The Berkshires are famed for their wilderness areas and hiking trails, both of which can call to mind the natural landscape encountered by the earliest European settlers to the United States. In addition to boasting a portion of the Appalachian Trail, the Berkshires are where tourists can see the whimsically-named Bash Bish Falls; the tallest waterfall in the state of Massachusetts. Other interesting features of the area are the historical summer camps that dot the hillsides, proving that the Berkshires have been attracting tourists for well over a century.

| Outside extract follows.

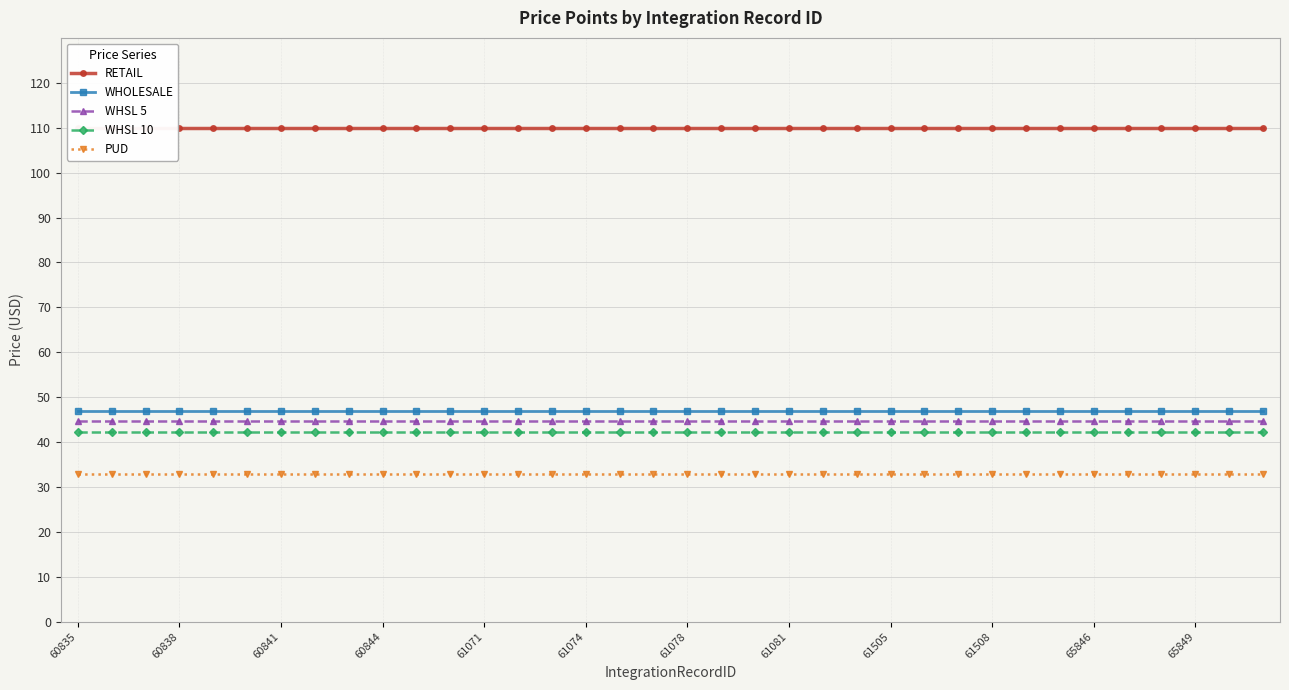

What is the highest value of the WHOLESALE series?

47.0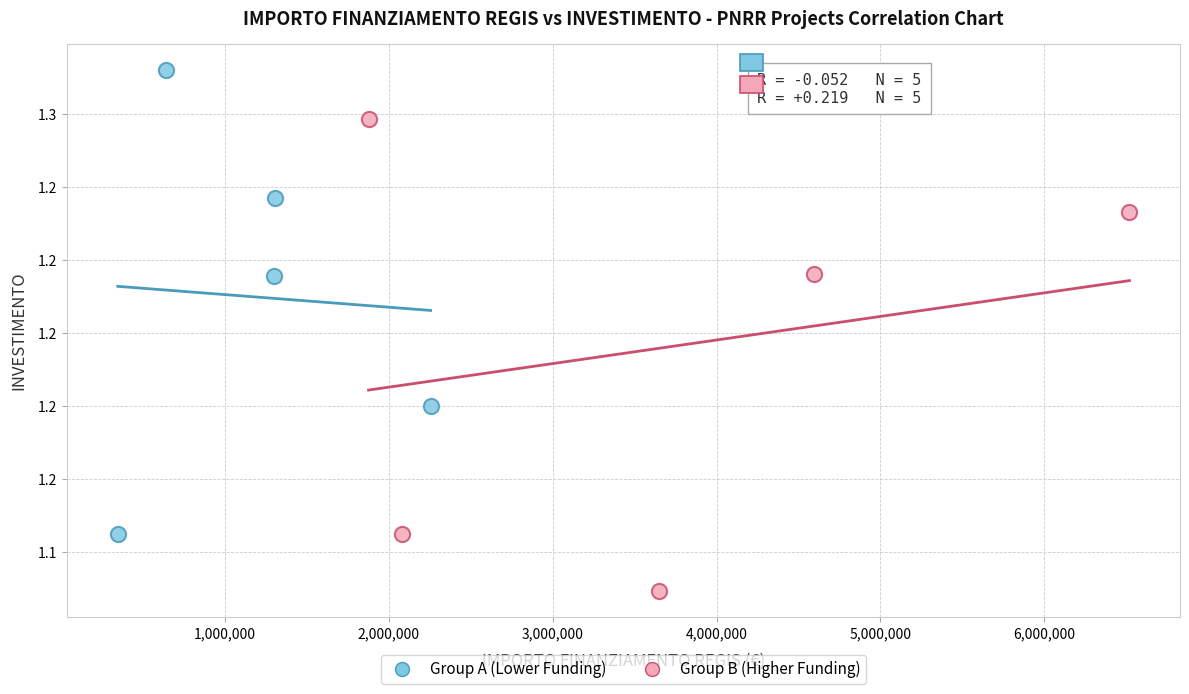

Which series reaches the minimum Y coordinate?

Group B (Higher Funding)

Art attractions in the Berkshires
Outstanding natural wonders, however, are far from the only reason to range far and wide across this region. The Berkshires are also renowned for their connection with the arts. It is in Stockbridge, Massachusetts, that tourists can explore the Norman Rockwell Museum, which houses the largest collection in the world of the artist’s classic paintings depicting scenes of everyday Americana. Art lovers also flock to the Berkshires to visit the Massachusetts Museum of Contemporary Art and the Clark Art Institute, where works by Degas, Renoir, and John Singer Sargent are displayed as part of an impressive collection that spans five centuries of ornamental and practical art.
A love of music and theatre
The Berkshires also serve as the home base of the Boston Symphony Orchestra during the summer months, but the region’s love of the performing arts extends far beyond its classical forms. Tourists who rent a car to travel to North Adams can enjoy three full weeks of contemporary music at the Bang on a Can Summer Festival, while those who travel to Williamstown, Lenox, or Pittsfield can attend one of the many theatre festivals that descend on the Berkshires every summer.
Some of the most interesting facts about the Berkshires revolve around the lives of famous Americans who made their home there. The 19th-century women’s rights activist Susan B Anthony lived in Adams, while Herman Melville wrote his most famous novel, Moby Dick, at his home in Arrowhead. Edith Wharton, author of great American novels such as Ethan Frome, lived in Lenox. All three of these historic homes can be visited for a fascinating look back into the American past.
Tips for visiting the Berkshires
Experienced travelers know that dining on fresh, locally produced food is one of the best ways to get to know a region. This is especially true in the Berkshires, where the longstanding residents have a deep commitment to “farm to table” eating. Specialties well worth seeking out include, fresh cheese produced from the milk of local goats, and spirits such as vodka, rum, and gin from the region’s distilleries.
Beautiful at any time of year but with four distinct seasons, the Berkshires are an area that tourists can visit time and again without ever exhausting the region’s almost limitless possibilities.